Mais ensuite Sainte-Beuve hésita, et, finalement, ne conclut point. Il eut sans doute peur du mariage, et peur de lui-même. Il comprit que ni l'indépendance et l'infinie curiosité de son esprit toujours en quête, ni ses habitudes irrégulières de célibataire sans-gêne et assez peu dégoûté, n'auraient pu se plier à la loi du mariage. Et pourtant, il eut un vrai chagrin lorsque, quelques années plus tard, Ondine épousa un jeune avocat, M. Jacques Langlais. Chose curieuse, elle demeura jeune fille dans le souvenir de Sainte-Beuve, dans l'image idéalisée qu'il conserva d'elle et qu'il entretint pieusement. Il considérait le mari comme non avenu. Il écrit dans la lettre que je citais tout à l'heure: «C'est à vous, poète et mère, qu'il appartient de recueillir et de rassembler toutes ces chères reliques, toutes ces reliques virginales, car je ne puis m'accoutumer à l'idée qu'elle ait cessé d'être ce qu'il semblait qu'un Dieu clément et sévère lui avait commandé de rester toujours.» Peut-être, parmi les raisons qui l'empêchèrent d'épouser Ondine, faut-il compter ce scrupule et ce respect devant une vierge, et la terreur d'abolir ou seulement de transformer ce par quoi elle l'avait surtout séduit: terreur d'autant plus invincible que celui qui l'éprouve est plus habitué,—et c'était le cas de Sainte-Beuve,—aux rencontres grossières. On peut, quand on a à la fois l'âme délicate et les mœurs cyniques, estimer répugnant de demander à une jeune fille intacte précisément ce qu'on a accoutumé de demander à de tout autres personnes; on peut très bien, dis-je, rester célibataire toute sa vie par respect des jeunes filles: je parle très sérieusement.

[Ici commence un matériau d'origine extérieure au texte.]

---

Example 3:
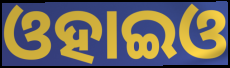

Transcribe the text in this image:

ଓହାଇଓ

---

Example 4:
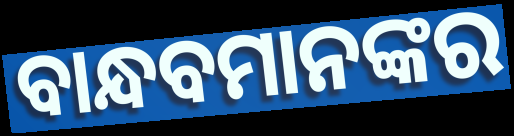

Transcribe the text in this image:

ବାନ୍ଧବମାନଙ୍କର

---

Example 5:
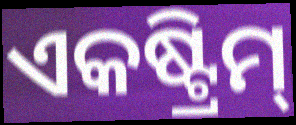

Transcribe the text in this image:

ଏକଷ୍ଟ୍ରିମ୍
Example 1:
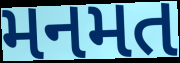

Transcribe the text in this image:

મનમત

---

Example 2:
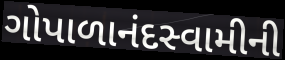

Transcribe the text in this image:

ગોપાળાનંદસ્વામીની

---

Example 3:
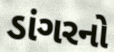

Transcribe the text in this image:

ડાંગરનો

Sainte-Beuve écrit encore à Marceline: «... Ici, du moins, il y a tout ce qui peut adoucir, élever et consoler le souvenir: cette pureté d'ange dont vous parlez, cette perfection morale dès l'âge le plus tendre, cette poésie discrète dont elle vous devait le parfum et dont elle animait modestement toute une vie de règle et de devoir, cette gravité à la fois enfantine et céleste par laquelle elle avertissait tout ce qui l'entourait du but sérieux et supérieur de la vie...» Je suis tenté de croire,—car le même sentiment s'y retrouve, et presque les mêmes expressions,—que l'admirable pièce des Consolations:
Toujours je la connus pensive et sérieuse...

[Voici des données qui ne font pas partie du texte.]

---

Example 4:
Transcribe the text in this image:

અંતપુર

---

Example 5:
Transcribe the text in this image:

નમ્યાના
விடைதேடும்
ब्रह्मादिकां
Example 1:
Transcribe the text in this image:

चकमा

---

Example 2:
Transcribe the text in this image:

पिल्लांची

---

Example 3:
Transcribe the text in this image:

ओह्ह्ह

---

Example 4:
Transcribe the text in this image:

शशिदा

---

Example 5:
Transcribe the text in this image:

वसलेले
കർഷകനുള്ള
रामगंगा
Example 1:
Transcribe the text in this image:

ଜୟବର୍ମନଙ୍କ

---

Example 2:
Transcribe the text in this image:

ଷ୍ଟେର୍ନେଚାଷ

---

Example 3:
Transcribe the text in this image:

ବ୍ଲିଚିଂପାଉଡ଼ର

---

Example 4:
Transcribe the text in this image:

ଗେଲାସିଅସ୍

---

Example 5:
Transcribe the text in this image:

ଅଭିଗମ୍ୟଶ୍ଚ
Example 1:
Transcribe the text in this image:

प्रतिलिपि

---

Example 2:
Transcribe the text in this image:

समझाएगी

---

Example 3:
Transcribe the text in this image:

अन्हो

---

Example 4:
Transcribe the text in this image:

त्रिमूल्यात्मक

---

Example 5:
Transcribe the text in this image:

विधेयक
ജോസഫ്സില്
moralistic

fut inspirée à Sainte-Beuve par le souvenir de cette charmante Ondine Valmore. (Mais, pour l'affirmer, il faudrait consulter les dates; et je n'ai point sous la main les poésies de Sainte-Beuve.)
Cette Ondine avait bien de l'esprit et de la grâce, avec, peut-être, une pointe d'affectation. M. Rivière nous donne une de ses lettres. En 1852, mariée, heureuse, semble-t-il (du moins ce jour-là), et guérie de ce que son adolescence avait eu de bizarre et de farouche, elle écrit de Saint-Denis-d'Anjou, où elle était en villégiature, à son frère Hippolyte: «Dans quelques jours, nous serons ensemble, cher frère, et il faut tout le besoin que nous avons de nous voir, pour nous consoler de rentrer dans ce Paris qui nous fait peur. Je n'ose pas penser à cette rue de Seine: il me semble que je vais retrouver là l'horrible hiver de l'an passé. Ici, on oublie tout, on se plaint par genre, mais sans amertume; on dort, on mange, on n'entend point de sonnette. On s'éveille pour dire: «Va-t-on déjeuner?» On se promène à âne et on rentre bien vite pour demander: «Va-t-on dîner?» Il y a des fleurs, des herbes, des senteurs de vie qui vous inondent malgré vous-même; il y a une atmosphère d'insouciance qui vous berce et vous rend tout facile, même la souffrance. Que n'es-tu là? Tu prendrais ta part de tant de biens! Tu nous aiderais à traduire Horace dans un style élégant et philosophique comme celui-ci:
Cueillons le jour. Buvons
l'heure qui coule;
Ne perdons pas de temps à nous laver les mains:
Hâtons-nous d'admirer le pigeon qui roucoule,
Car nous le mangerons demain.
«Ne fais pas attention au pluriel rimant avec un singulier; c'est une licence que la douceur de la température nous fait admettre. Nous devenons de véritables Angevins: molles, comme dit César (ou un autre).»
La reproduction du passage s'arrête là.